§ **DESCRIZIONE ESERCIZIO**
Riporta alla lettera il brano del testo sul conflitto di interessi dell'avvocato, cominciando da "Il conflitto di" e terminando con "recuperare il credito.".

§ **SEZIONE DEL DOCUMENTO**
----------
Il conflitto di interessi dell’avvocato con il cliente deve essere sanzionato sia quando è effettivo sia quando è solo potenziale o apparente. (Cass., Sez. Un., 12 marzo 2021 n. 7030)

La Cassazione a sezioni Unite, con la sentenza in commento, conferma la condanna disciplinare a carico di un avvocato per un caso di conflitto di interessi con il cliente, sebbene secondo la difesa dell’avvocato il conflitto fosse solo apparente.

La pronuncia muove dal caso di un legale che al termine di una causa aveva notificato alla controparte un precetto per il pagamento delle spese di lite.

Contemporaneamente la controparte aveva ottenuto un decreto ingiuntivo contro il cliente dell’avvocato e aveva instaurato un pignoramento presso terzi per recuperare il credito.

A quel punto,  l’avvocato aveva rinunciato al mandato intervenendo contro il suo cliente nell’esecuzione instaurata da controparte per recuperare il proprio credito professionale.

In aggiunta, l’avvocato aveva fatto assumere ad una collega di studio la difesa del suo ex cliente nel processo di esecuzione in cui egli stesso era intervenuto. La collega avrebbe dovuto opporre in compensazione a controparte quello stesso credito per il quale l’avvocato aveva inizialmente intimato il precetto in favore del suo cliente.

L’intervento della collega di studio a difesa dell’ex cliente, faceva sospettare un caso di conflitto di interessi, rivelando la continuazione del legame professionale dello stesso avvocato con l’ex cliente, contro il quale egli aveva agito per il recupero del proprio credito, mediante intervento nell’esecuzione promossa da controparte.

Infine l’avvocato si è fatto conferire un nuovo mandato dall’ex cliente, per assisterlo nell’opposizione contro il decreto ingiuntivo immediatamente esecutivo sulla base del quale controparte aveva instaurato la predetta esecuzione.
----------
§ **DATI DISPONIBILI**
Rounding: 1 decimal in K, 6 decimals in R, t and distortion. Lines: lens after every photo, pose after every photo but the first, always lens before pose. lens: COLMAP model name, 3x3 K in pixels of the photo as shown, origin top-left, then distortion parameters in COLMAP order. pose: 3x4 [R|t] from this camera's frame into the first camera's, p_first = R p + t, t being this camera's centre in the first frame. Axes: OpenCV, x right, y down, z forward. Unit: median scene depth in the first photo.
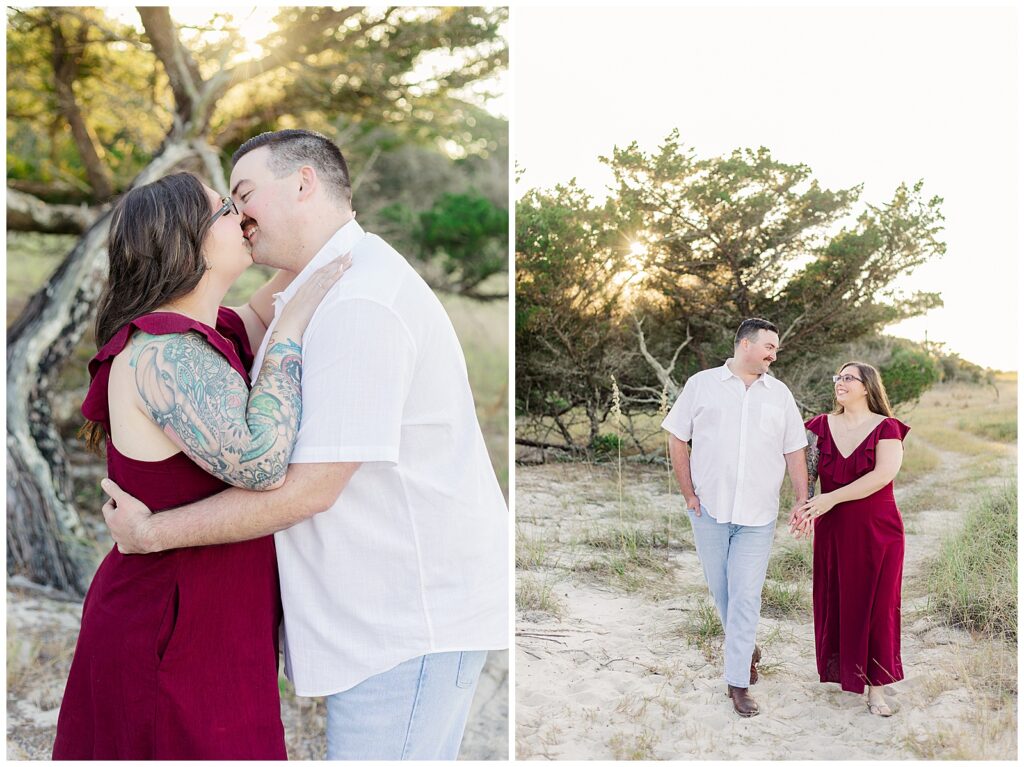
lens RADIAL K [[1761.8, 0, 678.2], [0, 1761.8, 442.2], [0, 0, 1]] dist [-0.010942, -0.049259]
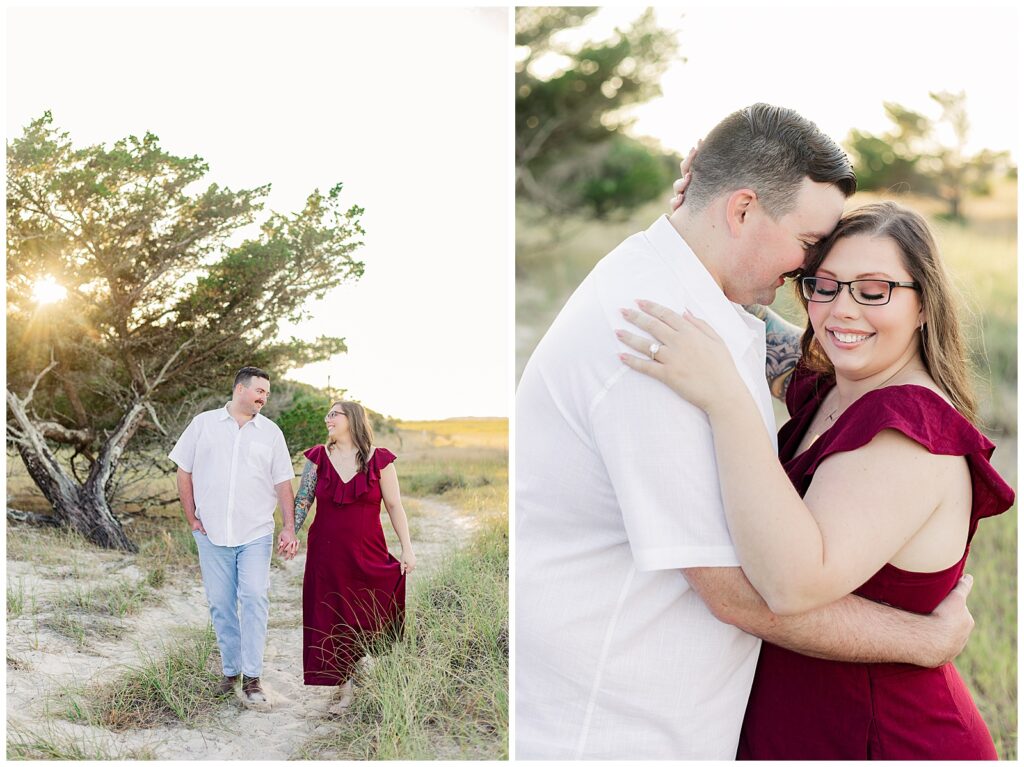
----------
§ **RISPOSTA**
Il conflitto di interessi dell’avvocato con il cliente deve essere sanzionato sia quando è effettivo sia quando è solo potenziale o apparente. (Cass., Sez. Un., 12 marzo 2021 n. 7030)

La Cassazione a sezioni Unite, con la sentenza in commento, conferma la condanna disciplinare a carico di un avvocato per un caso di conflitto di interessi con il cliente, sebbene secondo la difesa dell’avvocato il conflitto fosse solo apparente.

La pronuncia muove dal caso di un legale che al termine di una causa aveva notificato alla controparte un precetto per il pagamento delle spese di lite.

Contemporaneamente la controparte aveva ottenuto un decreto ingiuntivo contro il cliente dell’avvocato e aveva instaurato un pignoramento presso terzi per recuperare il credito.